# scrape buck



## bigun31768 (Oct 15, 2005)

i got this picture of a buck coming to a scrape.ther where 3 bucks that came in one night small 6pt and real big 6pt and this old boy.scrape at his feet.
bigun


----------



## burkecoboy (Oct 15, 2005)

lucky you!!!!


----------



## Handgunner (Oct 15, 2005)

Man, what a nice buck!  And a double-throat patch to boot.  Does it get any better????

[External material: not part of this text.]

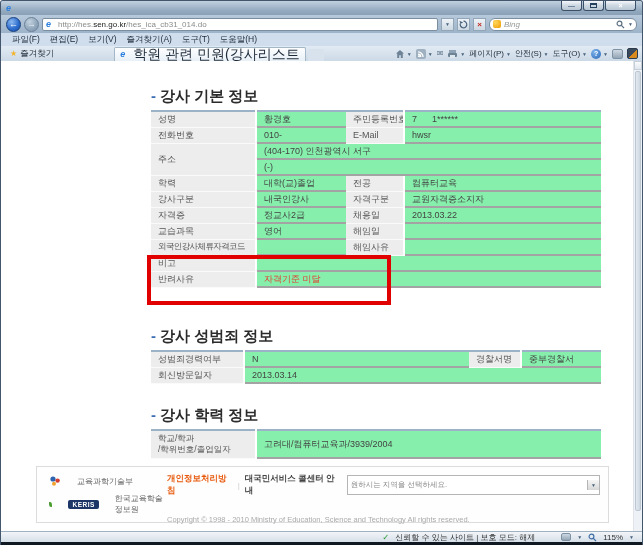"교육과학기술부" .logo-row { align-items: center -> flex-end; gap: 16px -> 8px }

Yes!  And I hope it does for ya!


----------



## gsubo (Oct 16, 2005)

Now thats a pretty deer!  They don't get much better than that.  And look at the dark horns!


----------



## ponyboy (Oct 16, 2005)

nice un ........


----------



## Killdee (Oct 16, 2005)

looks like a goodern


----------



## Huntsman.45 (Oct 16, 2005)

*Do you need some help this week?*



			
				bigun31768 said:
			
		

> i got this picture of a buck coming to a scrape.ther where 3 bucks that came in one night small 6pt and real big 6pt and this old boy.scrape at his feet.
> bigun



Nice Deer!


I'll be over at the Sunbelt Expo working this week!  

I could bring my MZL!


----------



## Duck's and Buck's (Oct 17, 2005)

I killed a 9 point 3 yrs ago with 2 white patches on his neck, not the biggest buck I ever killed but surely the best looking on the wall.  That big boy will look good hanging up!

Good Luck!!!!!!!!!!!!!


----------



## raghorn (Oct 18, 2005)

Do my old tired eyes deceive me, or do I count maybe 12 points on that buck? Solid 10 at least.


----------



## Jim Thompson (Oct 18, 2005)

now that is a sweet sweet buck!


----------



## Mangler (Oct 20, 2005)

SHOOT BOY!!!!


----------